**Records**
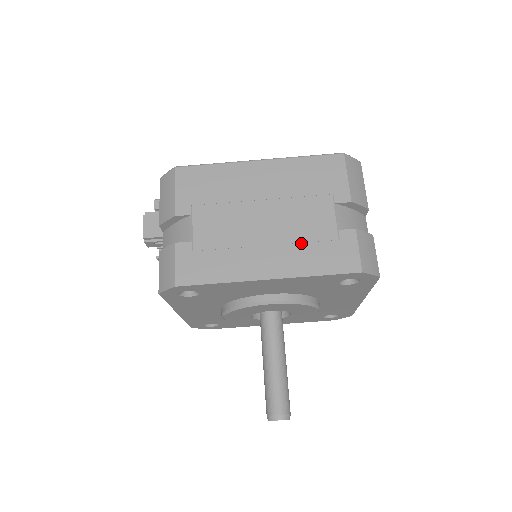
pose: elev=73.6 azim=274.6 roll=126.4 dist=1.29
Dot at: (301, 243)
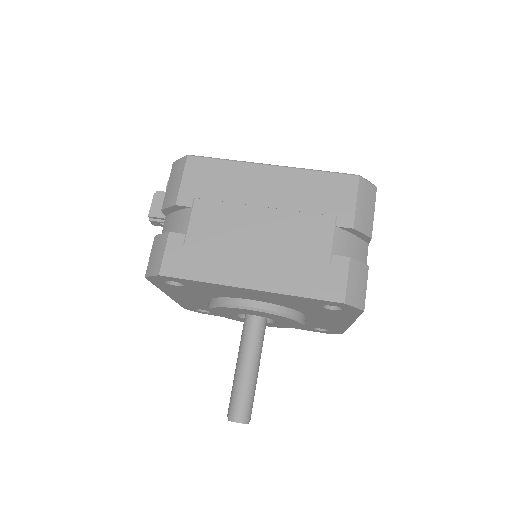
Dot at: (291, 260)
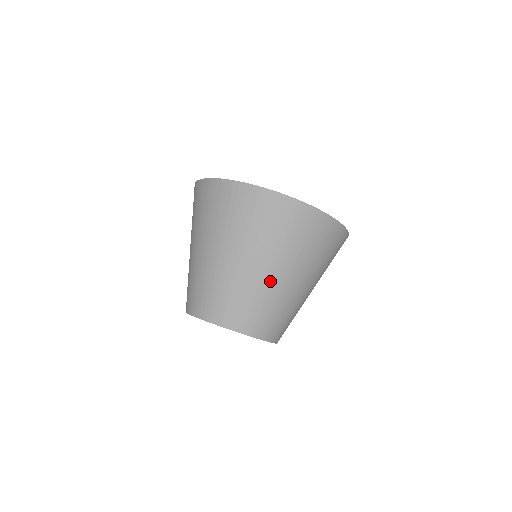
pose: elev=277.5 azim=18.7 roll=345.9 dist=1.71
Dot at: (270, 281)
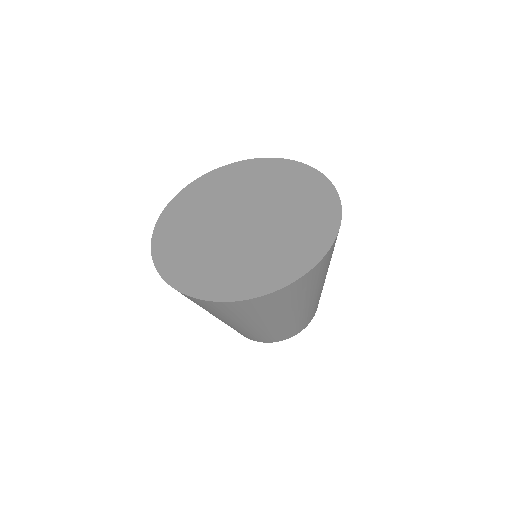
Dot at: (249, 328)
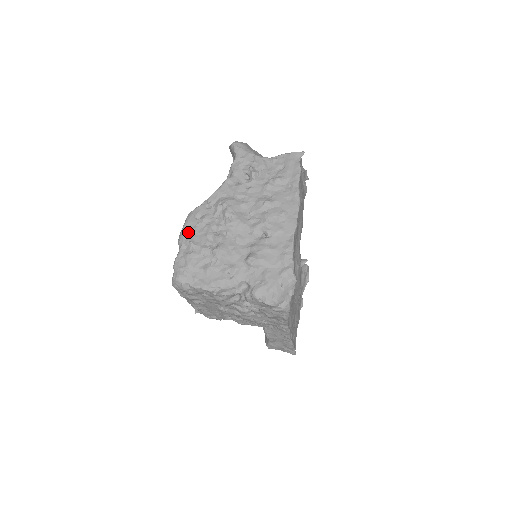
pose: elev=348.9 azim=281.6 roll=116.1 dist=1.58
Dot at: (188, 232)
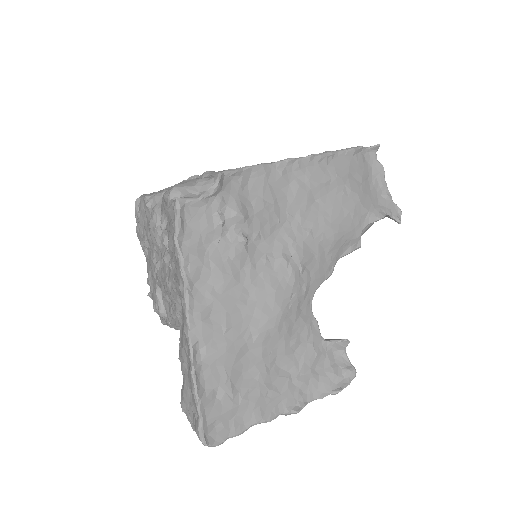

**What is asked**
Identify every line in the rows above that contains the string "roll", and copy each such line. Matching is case-sensitive.

**Full answer**
pose: elev=73.6 azim=274.6 roll=126.4 dist=1.29
pose: elev=277.5 azim=18.7 roll=345.9 dist=1.71
pose: elev=348.9 azim=281.6 roll=116.1 dist=1.58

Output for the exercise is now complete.